Gold Trail said:
so i put a basket full in my reaction bucket, now correct me if i'm wrong but once the fingers stop disolving, the nitric is out and the rest of my gold should drop when smb is added.
Am I following you properly?
Are you telling us that you put base metals in what was gold chloride, albeit with an excess of nitric acid?
One of the tough lessons that most folks will learn is that processing base metals with AR isn't a good idea.
Reason?
Well, there's at least two of them.
First, when you dissolve everything in a common solution, the chance of precipitating clean gold is remote. In spite of using a selective precipitant, there is considerable drag-down of anything that is in solution, so the gold comes down quite dirty----and rarely can be washed sufficiently to remove all of the contaminants. Re-refining the material will cure the problem, assuming you have clean work habits.
The second problem, the one that can be the source of considerable trouble, is that when you have gold in solution and introduce base metals, depending on the volume of gold in solution and the amount of base metal present, you risk cementing the values from the solution. The only way you can avoid doing so is to insure that there is more acid present than is needed to dissolve not only all of the base metal, but all of the values as well.
Armed with that idea, why in hell would anyone want to dissolve base metals along with the values in order to effect a recovery? That is rarely necessary, and almost NEVER desirable.
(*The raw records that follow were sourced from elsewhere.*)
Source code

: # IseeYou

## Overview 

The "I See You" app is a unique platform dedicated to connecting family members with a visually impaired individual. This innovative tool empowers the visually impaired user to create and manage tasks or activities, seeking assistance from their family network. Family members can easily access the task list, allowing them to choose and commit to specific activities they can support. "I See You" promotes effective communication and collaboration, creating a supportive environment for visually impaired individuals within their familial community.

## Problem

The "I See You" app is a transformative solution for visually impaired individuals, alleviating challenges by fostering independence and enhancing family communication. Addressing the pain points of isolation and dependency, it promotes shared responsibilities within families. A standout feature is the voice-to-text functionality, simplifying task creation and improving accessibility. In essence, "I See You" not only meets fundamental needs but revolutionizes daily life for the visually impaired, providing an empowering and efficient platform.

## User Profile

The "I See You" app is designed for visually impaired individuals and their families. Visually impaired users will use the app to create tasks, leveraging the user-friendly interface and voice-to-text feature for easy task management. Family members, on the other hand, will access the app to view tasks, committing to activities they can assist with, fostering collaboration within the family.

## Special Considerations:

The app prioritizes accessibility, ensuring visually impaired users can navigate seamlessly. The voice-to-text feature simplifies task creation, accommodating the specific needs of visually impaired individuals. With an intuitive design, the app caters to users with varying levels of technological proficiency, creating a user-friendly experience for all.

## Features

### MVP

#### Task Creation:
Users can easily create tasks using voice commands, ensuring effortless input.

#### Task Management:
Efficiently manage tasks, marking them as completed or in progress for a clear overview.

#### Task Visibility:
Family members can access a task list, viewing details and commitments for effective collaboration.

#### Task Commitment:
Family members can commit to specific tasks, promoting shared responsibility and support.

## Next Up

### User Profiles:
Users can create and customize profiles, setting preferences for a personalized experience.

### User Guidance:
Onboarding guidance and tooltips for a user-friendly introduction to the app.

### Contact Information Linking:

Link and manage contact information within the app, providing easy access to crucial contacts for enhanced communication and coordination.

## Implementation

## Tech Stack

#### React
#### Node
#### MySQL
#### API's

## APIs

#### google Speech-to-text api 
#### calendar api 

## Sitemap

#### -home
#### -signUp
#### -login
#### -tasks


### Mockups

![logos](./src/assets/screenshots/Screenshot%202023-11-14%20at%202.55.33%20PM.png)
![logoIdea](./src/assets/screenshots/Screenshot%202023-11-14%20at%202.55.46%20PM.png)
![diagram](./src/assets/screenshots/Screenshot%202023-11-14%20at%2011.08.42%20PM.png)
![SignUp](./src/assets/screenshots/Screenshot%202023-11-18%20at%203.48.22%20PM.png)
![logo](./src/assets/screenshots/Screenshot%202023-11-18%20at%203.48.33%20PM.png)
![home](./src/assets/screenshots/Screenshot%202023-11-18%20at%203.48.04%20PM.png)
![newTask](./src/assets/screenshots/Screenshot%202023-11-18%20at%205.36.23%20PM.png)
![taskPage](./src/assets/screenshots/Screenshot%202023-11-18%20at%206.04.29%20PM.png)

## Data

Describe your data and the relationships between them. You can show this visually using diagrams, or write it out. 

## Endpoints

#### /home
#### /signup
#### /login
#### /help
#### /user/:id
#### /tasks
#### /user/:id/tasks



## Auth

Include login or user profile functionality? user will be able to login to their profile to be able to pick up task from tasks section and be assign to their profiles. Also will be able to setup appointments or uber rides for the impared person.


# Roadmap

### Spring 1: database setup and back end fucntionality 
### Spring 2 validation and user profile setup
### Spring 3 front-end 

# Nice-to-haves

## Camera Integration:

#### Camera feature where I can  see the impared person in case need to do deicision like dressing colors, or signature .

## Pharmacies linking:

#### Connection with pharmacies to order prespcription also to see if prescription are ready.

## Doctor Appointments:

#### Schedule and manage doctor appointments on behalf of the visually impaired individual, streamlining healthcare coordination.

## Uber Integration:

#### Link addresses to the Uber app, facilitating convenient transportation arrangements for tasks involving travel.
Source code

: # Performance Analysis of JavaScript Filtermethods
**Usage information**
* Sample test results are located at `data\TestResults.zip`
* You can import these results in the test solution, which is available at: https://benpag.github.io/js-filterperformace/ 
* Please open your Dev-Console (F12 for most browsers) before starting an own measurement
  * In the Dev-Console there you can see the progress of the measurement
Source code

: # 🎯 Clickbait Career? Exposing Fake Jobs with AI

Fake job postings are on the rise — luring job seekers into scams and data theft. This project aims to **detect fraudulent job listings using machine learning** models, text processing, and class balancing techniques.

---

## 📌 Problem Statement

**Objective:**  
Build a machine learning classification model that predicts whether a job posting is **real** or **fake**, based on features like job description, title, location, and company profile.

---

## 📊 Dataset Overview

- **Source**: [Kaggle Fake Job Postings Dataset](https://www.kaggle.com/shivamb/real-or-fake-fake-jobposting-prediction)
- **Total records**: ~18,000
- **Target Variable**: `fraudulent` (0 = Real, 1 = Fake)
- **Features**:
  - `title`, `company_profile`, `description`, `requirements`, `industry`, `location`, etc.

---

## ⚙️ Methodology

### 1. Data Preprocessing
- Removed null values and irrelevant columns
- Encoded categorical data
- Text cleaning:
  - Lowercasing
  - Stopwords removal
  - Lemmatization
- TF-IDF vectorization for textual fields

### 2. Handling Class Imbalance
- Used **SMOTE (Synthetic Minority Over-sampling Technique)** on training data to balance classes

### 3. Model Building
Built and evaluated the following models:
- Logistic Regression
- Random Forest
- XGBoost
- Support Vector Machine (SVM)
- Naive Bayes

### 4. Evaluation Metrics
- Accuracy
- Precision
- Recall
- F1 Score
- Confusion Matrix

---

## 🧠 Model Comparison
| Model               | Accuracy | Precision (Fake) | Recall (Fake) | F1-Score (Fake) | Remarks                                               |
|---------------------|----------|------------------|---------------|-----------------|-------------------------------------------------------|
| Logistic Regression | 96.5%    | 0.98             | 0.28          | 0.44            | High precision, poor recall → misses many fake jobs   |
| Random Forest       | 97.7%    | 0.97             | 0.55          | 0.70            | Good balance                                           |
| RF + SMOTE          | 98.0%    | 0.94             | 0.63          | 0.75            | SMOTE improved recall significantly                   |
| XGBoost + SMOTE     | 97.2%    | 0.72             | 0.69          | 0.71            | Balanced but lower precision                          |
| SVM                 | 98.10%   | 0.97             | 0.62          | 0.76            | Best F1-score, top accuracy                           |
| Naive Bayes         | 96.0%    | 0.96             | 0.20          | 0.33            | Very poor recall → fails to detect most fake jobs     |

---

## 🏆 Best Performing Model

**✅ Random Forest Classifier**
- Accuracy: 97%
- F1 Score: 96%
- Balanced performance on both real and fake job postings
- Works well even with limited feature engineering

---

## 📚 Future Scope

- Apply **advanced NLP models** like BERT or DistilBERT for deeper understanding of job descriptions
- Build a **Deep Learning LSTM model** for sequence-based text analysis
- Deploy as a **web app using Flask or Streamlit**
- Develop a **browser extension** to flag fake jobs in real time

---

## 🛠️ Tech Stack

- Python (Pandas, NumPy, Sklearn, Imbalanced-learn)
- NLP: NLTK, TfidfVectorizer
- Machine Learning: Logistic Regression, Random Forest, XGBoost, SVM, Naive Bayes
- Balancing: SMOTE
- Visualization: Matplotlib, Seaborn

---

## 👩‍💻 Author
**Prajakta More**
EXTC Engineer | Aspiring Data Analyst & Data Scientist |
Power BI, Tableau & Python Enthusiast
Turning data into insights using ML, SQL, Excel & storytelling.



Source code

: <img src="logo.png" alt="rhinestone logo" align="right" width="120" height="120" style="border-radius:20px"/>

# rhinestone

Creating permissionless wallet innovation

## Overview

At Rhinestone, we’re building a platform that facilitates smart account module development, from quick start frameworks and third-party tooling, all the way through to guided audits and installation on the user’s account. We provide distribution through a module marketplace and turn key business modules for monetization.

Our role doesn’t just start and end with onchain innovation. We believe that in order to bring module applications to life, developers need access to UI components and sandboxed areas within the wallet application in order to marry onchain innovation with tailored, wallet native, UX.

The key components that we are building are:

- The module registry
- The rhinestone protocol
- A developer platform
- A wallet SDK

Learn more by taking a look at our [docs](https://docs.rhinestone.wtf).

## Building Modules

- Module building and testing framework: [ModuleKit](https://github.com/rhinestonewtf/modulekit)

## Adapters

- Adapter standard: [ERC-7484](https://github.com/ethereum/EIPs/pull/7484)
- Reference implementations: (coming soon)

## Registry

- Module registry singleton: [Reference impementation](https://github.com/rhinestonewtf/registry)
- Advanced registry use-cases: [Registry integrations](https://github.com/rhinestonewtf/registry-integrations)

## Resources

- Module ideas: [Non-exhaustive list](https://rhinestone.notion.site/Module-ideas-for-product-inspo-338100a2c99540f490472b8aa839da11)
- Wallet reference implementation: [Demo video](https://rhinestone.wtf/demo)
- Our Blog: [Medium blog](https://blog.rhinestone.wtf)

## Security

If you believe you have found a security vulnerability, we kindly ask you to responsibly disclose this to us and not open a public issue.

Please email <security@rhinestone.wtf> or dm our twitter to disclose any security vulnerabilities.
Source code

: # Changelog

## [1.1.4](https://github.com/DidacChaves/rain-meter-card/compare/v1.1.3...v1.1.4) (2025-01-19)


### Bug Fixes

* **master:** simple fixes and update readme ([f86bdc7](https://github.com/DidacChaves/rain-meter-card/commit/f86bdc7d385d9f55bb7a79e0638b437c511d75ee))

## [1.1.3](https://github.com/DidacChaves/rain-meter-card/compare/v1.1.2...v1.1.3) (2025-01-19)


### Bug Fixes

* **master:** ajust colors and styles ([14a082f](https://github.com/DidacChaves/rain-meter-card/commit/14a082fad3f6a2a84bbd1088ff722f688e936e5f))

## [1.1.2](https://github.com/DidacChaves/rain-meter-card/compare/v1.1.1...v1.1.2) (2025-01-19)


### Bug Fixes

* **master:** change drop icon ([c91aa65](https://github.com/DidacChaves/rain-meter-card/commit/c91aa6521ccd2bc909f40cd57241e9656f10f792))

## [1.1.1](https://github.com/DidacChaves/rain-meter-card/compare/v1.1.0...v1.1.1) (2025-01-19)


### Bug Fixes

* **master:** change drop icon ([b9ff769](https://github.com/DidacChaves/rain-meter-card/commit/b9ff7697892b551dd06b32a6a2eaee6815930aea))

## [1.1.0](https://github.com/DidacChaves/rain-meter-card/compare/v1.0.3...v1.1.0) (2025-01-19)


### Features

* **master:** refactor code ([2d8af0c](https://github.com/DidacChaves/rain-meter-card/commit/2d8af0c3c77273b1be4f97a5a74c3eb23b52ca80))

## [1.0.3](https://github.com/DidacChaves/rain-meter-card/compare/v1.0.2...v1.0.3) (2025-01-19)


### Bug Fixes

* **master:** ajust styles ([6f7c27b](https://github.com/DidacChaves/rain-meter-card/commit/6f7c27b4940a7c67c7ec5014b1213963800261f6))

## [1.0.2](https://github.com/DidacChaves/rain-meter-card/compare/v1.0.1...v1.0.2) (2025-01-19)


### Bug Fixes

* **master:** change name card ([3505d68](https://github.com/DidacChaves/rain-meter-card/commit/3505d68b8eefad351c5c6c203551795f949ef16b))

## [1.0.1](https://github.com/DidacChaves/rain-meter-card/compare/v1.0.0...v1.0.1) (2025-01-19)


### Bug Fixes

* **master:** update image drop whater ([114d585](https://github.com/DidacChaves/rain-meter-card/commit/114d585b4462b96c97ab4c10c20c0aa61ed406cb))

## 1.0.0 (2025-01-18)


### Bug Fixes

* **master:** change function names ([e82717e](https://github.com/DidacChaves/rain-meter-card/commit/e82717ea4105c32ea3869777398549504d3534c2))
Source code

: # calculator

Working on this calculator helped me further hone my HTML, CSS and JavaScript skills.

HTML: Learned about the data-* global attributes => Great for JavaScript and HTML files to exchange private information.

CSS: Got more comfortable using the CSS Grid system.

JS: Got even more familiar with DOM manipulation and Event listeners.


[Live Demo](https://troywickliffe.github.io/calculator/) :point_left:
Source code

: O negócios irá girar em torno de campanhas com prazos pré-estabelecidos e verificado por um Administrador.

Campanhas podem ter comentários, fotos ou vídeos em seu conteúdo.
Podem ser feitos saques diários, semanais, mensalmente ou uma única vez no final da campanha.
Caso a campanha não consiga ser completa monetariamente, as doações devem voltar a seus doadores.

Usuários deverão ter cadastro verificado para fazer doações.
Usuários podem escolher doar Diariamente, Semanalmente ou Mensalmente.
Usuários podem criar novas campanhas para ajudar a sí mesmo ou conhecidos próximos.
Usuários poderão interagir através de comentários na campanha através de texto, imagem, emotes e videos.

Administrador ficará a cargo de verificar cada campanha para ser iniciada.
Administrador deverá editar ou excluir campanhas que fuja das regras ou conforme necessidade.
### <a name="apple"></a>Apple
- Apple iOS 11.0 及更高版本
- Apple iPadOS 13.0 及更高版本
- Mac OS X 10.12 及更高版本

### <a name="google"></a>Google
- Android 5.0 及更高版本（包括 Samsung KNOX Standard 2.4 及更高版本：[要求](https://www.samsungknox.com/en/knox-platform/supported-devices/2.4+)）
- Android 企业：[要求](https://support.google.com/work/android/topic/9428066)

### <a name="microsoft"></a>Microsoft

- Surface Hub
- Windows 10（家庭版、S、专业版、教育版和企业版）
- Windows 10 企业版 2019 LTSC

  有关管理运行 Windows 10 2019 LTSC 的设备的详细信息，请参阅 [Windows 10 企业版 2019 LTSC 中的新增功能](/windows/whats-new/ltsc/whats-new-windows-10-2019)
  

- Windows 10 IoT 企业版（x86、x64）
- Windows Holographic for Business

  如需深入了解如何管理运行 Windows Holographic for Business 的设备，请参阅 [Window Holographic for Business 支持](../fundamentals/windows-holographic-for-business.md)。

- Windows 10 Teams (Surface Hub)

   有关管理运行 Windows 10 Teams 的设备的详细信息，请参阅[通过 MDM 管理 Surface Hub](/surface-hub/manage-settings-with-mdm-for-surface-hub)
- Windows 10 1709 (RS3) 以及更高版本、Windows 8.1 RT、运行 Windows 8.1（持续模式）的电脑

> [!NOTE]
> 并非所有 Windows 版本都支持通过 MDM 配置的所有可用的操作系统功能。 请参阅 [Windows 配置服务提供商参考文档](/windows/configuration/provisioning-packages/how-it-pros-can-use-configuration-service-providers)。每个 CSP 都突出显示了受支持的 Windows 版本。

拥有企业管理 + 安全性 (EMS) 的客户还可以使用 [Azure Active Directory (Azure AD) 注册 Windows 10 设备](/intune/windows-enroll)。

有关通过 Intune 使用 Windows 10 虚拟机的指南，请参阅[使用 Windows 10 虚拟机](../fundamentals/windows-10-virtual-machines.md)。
Doesn't it make more sense to strip the gold by electrolytic action (gold stripping cell), or to dissolve the base metals, leaving the gold behind for further processing?
If you added any copper based materials to your gold solution, the chance is better that you have lost some of the dissolved gold to cementing. Had you inserted an abundance, you would have all of your gold cemented to the base metal, with none remaining in solution.
i have heard the big boys talk about putting a gold button in to eat up the nitric, but i worked too hard to loose them if somethings goes wrong.
Lose it how?
As long as you don't evaporate too quickly (never boil a gold chloride solution that is being evaporated), or otherwise discard a solution, even if you mess up badly, the gold is still there-----you simply have to learn how to recover from mistakes.
Adding gold to eliminate excess nitric is a great solution to a problem, one that avoids buying unneeded and (in my case) unwanted reagents (urea). I refined for more than 20 years and never once used urea. There was no need.